CAVILLI SETTECENTESCHI. Si tratta di una vecchia e polverosa legge datata 1701 con la quale il parlamento inglese stabilì le regole per la successione dei regnanti. Una serie di norme che, per esempio, proibivano e tuttora vietano agli eredi di una donna cattolica di divenire monarchi e che, soprattutto, danno la precedenza sullo scettro ai figli maschi della coppia reale a discapito delle figlie, anche se primogenite.
Peccato che per arrivare a questa riforma nel segno della parità fra i sessi sia necessario sottostare a un altro anacronismo lasciato in eredità dalla trascorsa grandeur britannica. L’Act of Settlement, infatti, può essere modificato solo trovando un accordo con i governi degli attuali membri del Commonwealth, tutti formalmente ancora sottoposti alla Corona inglese. Ecco dunque che l’assenso di Stati come Canada, Australia e Nuova Zelanda diviene indispensabile e pare che la diplomazia del Regno Unito stia già lavorando su questo fronte.

Una legge da cambiare in tutto il Commonwealth

Elisabetta II é divenuta sovrana nel 1952 alla morte del padre, ma solo in virtù del fatto di non avere alcun fratello maschio che le impedisse l’accesso alla Corona richiamandosi all’Act of Settlement, ma l’atto ancora in vigore potrebbe impedire a una sua bis-nipotina di compiere lo stesso percorso, in presenza di un fratellino.
A 100 giorni esatti dalle nozze fra il principe William e Kate Middleton fissate per il prossimo 29 aprile, il Daily Telegraph di mercoledì 19 gennaio  apre ufficialmente il dibattito sul tema della successione.

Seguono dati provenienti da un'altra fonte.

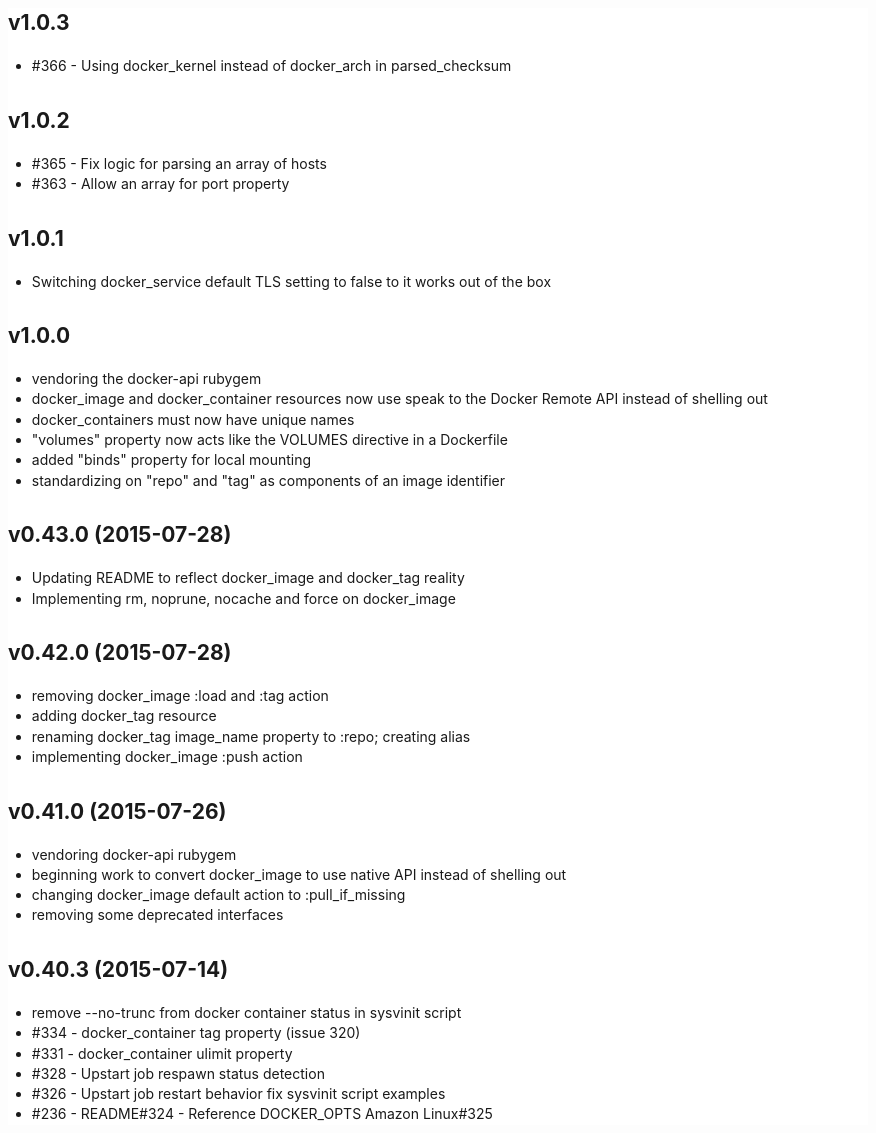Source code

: v1.0.3
--------------------
- #366 - Using docker_kernel instead of docker_arch in parsed_checksum

v1.0.2
--------------------
- #365 - Fix logic for parsing an array of hosts
- #363 - Allow an array for port property

v1.0.1
--------------------
- Switching docker_service default TLS setting to false to it works
  out of the box

v1.0.0
--------------------
- vendoring the docker-api rubygem
- docker_image and docker_container resources now use speak to the
  Docker Remote API instead of shelling out
- docker_containers must now have unique names
- "volumes" property now acts like the VOLUMES directive in a Dockerfile
- added "binds" property for local mounting
- standardizing on "repo" and "tag" as components of an image
  identifier

v0.43.0 (2015-07-28)
--------------------
- Updating README to reflect docker_image and docker_tag reality
- Implementing rm, noprune, nocache and force on docker_image

v0.42.0 (2015-07-28)
--------------------
- removing docker_image :load and :tag action
- adding docker_tag resource
- renaming docker_tag image_name property to :repo; creating alias
- implementing docker_image :push action

v0.41.0 (2015-07-26)
--------------------
- vendoring docker-api rubygem
- beginning work to convert docker_image to use native API instead of shelling out
- changing docker_image default action to :pull_if_missing
- removing some deprecated interfaces

v0.40.3 (2015-07-14)
--------------------
- remove --no-trunc from docker container status in sysvinit script
- #334 - docker_container tag property (issue 320)
- #331 - docker_container ulimit property
- #328 - Upstart job respawn status detection
- #326 - Upstart job restart behavior fix sysvinit script examples
- #236 - README#324 - Reference DOCKER_OPTS Amazon Linux#325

Una discussione, quella sul principio di eguaglianza fra i sessi anche per i futuri eredi al trono britannico, che interessa anche l’Independent e il Daily Mail.
IL TENTATIVO DI BROWN. «La coalizione conservatrice-liberale é convinta che l’attuale legge sia discriminatoria e sta considerando la possibilità di cambiarla» scrive il corrispondente politico del Telegraph, James Kirkup, «questo significherebbe cambiare la legge in ciacuno dei 15 Paesi del Commonwealth nei quali la Regina é ancora capo dello Stato».
A dire la verità, ricorda il quotidiano, prima di David Cameron e Nick Clegg anche l’ex primo ministro laburista Gordon Brown aveva pensato di modificare l’atto concentrandosi sul divieto per i figli di cattolici di divenire re. Nel 2009 Brown aveva discusso la materia addirittura con la Regina in persona oltre che con l’allora primo ministro australiano Kevin Rudd, ma non fece in tempo a presentarla dinnanzi alla Houses of Parliament.

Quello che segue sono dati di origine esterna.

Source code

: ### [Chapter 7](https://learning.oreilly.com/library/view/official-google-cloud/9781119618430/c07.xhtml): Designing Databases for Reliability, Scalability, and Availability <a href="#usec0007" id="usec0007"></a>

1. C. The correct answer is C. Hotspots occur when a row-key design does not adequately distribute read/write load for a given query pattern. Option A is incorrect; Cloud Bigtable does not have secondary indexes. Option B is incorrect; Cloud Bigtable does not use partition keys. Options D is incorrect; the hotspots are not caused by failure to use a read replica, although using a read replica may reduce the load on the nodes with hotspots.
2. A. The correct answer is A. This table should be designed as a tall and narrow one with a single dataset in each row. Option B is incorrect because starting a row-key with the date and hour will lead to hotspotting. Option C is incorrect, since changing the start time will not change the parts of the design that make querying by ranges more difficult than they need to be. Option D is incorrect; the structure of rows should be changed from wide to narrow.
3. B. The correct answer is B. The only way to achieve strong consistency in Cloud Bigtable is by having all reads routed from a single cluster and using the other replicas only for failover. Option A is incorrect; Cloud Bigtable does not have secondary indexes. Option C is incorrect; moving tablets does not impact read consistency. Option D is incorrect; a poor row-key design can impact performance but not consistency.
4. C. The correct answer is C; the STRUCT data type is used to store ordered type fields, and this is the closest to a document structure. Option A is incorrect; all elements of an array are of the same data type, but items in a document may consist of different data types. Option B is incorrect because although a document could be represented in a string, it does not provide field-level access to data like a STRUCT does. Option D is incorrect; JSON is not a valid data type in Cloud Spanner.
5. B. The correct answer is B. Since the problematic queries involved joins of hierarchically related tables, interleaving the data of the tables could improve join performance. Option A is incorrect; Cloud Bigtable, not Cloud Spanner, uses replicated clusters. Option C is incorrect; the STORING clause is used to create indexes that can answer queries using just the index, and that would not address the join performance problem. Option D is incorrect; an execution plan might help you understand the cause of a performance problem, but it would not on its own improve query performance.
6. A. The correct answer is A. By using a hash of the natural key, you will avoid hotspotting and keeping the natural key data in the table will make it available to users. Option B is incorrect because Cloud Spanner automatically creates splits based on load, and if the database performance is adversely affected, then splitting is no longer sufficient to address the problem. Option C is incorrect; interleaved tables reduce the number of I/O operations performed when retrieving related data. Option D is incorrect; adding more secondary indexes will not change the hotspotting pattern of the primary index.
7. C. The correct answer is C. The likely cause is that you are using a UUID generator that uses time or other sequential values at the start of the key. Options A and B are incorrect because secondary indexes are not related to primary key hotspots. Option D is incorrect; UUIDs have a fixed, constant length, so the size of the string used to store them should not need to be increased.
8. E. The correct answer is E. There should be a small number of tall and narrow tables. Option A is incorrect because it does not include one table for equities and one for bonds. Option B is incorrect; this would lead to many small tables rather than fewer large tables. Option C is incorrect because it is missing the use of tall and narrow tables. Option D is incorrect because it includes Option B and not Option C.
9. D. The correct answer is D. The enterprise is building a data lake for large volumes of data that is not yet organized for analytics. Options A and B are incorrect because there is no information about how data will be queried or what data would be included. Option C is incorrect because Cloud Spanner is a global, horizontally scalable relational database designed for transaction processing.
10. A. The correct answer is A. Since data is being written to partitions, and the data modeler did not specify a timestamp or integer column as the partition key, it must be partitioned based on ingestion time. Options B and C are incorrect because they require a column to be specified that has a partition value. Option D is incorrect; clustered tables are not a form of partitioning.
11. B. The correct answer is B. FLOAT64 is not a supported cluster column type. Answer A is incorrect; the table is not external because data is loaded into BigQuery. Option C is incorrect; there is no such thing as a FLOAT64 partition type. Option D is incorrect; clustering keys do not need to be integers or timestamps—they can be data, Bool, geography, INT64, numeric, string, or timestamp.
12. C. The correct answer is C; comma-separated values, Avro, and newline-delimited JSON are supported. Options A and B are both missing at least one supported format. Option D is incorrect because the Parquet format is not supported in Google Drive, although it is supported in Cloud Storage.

Per il cambio della legge dopo trecento anni, uno schieramento bipartisan

Oggi Mark Harper, ministro per gli affari costituzionali del governo Cameron, assicura che la coalizione é al lavoro sull’argomento: «I ministri sono tutti d’accordo sul fatto che l’Act of Settlement sia discriminatorio e le discussioni in proposito sono già iniziate».
Governo e opposizione avranno anche altre priorità, ma paiono entrambi d’accordo sulla necessità impellente di aggiornare l’atto tricentenario. Lo dimostra il fatto che il parlamentare laburista Keith Vaz, abbia preparato un disegno di legge presentato martedì 18 gennaio nella camera dei Comuni e che verrà discusso a maggio, subito dopo le nozze principesche.
PROCESSO COMPLICATO. Anche se il ministro Harper avverte che «non si tratta di un processo semplice e potrebbe richiedere anni», Vaz punta ad accelerare i tempi, ritenendo inacettabile una situazione in cui «le figlie del principe William non possano succedere al padre sul trono d’Inghilterra in presenza di un fratello minore».
Nel frattempo, ricorda il Telegraph, David Cameron ha inserito lo spinoso tema della parità fra i sessi nell’Act of Settlement in agenda ed é pronto a presentarlo in un summit fra i Paesi del Commonwealth che si terrà in Australia fra qualche mese. Chissà cosa ne penserebbero le suffragette.